Ingredient Information

Lactic Acid

Function

Lactic acid, also called sour milk, is found in fermented milk products like lassi, koumiss, kefir, yogurt, laban and cottage cheese. The casein in the milk is coagulated by the lactic acid. Lactic acid may also be present in wine as a result of a specific malolactic fermentation process to help impart a sharp taste to wine. In winemaking, a bacteria is used to convert malic acid to lactic acid. Lactic acid may also be added to boiled sweets, and can be added to sourdough bread to impart a sour taste. It is also added to beer to lower the pH and impart a tart taste to the finished product. Lactic acid is also present in pickled dishes like sauerkraut and kimchi. Lactic acid is also a preservative and prevents growth of bacteria in preserved foods.

Other Use and Industries

Lactic acid is used as a starting material to make polylactic acid which is a biodegradable plastic material. Lactic acid can penetrate skin and is hence used in cosmetic and skin care preparations. In pharmaceuticals, lactic acid is used to solubilize insoluble active ingredients in the form of lactates.

Health Effects

Lactic acid is a safe ingredient to eat. Lactic acid is also produced by our muscles following intense exercise and by gut bacteria. It is well tolerated and completely digested. Also, foods containing lactic acid can be preserved at ambient temperature and can keep well for a few days.

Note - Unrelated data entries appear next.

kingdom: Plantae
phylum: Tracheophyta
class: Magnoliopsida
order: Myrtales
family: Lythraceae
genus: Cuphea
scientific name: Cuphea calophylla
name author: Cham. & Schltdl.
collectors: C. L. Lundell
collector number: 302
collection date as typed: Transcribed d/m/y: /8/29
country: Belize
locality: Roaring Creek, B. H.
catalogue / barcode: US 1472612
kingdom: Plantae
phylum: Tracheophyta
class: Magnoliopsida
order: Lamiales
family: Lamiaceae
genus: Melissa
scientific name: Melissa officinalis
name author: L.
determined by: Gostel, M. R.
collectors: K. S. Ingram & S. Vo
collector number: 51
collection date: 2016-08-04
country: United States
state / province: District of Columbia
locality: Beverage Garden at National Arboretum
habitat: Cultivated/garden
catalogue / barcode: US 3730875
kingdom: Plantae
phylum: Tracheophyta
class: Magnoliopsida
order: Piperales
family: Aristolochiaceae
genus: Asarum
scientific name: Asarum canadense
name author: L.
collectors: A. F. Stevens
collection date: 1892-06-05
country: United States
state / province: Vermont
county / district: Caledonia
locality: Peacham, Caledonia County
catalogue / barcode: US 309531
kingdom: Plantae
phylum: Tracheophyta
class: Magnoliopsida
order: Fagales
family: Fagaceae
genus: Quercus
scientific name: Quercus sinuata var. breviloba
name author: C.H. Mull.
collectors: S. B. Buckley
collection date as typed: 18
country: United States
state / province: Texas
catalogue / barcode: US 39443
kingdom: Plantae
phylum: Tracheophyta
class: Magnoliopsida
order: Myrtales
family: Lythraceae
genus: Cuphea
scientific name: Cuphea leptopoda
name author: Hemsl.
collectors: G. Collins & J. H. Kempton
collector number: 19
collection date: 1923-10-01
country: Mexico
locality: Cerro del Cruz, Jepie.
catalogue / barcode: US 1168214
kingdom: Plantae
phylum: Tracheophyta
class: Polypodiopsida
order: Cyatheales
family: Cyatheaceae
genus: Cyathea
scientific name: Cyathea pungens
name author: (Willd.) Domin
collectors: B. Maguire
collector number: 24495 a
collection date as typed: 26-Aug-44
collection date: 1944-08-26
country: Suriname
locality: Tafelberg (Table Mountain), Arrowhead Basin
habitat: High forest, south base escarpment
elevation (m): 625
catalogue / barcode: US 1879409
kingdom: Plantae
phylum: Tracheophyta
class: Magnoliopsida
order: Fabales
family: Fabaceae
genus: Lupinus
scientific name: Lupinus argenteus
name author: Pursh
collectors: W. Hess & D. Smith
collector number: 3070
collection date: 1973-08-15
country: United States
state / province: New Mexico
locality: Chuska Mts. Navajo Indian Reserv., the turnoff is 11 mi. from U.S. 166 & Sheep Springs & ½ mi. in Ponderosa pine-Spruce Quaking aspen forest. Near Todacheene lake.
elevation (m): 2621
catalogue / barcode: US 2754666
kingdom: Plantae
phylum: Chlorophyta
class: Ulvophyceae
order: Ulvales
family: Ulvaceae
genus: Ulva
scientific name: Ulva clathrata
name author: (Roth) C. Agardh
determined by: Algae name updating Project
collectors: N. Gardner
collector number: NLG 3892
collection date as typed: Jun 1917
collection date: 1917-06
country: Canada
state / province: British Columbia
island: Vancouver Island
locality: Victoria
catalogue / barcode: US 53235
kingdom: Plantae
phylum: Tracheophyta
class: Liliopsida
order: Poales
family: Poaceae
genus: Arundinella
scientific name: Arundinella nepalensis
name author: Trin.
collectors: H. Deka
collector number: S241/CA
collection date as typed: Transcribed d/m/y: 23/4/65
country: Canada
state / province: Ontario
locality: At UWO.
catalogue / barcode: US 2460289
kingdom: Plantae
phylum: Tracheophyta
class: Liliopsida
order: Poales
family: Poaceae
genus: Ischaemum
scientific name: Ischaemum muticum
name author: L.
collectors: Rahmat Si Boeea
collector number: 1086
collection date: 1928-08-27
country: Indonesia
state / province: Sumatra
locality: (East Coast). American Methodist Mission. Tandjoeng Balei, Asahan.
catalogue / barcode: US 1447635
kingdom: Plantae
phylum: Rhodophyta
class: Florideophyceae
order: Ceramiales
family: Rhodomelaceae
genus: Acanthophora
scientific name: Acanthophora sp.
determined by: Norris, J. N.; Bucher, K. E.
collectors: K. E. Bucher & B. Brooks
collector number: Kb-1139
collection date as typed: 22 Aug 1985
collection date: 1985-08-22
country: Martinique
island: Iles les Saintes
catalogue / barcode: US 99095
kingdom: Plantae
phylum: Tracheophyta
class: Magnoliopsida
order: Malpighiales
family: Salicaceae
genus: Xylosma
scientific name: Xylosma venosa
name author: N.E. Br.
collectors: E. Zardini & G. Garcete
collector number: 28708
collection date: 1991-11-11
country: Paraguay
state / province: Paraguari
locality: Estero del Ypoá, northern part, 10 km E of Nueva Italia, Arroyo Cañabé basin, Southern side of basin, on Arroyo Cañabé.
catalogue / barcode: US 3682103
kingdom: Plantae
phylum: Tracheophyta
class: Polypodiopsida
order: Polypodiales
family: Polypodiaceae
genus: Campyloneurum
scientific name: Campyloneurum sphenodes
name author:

Additionally, fermented foods that are made by fermentation with Lactobacilli also have the enzyme lactase which helps in digesting residual lactose.

Origins

Lactic acid is produced by Lactobacilli and Streptococcus thermophilus bacteria by fermenting carbohydrates under anaerobic conditions. It was refined for the first time by the Swedish chemist Carl Scheele in 1780 when he obtained it from sour milk. In 1856, Louis Pasteur discovered Lactobacilli and its role in making lactic acid. It was first produced commercially by a German pharmacy in the 1890s. In 2006, global production of lactic acid reached 275,000 tons per year. Lactic acid is approved for food use in Europe, the United States, Australia, and New Zealand.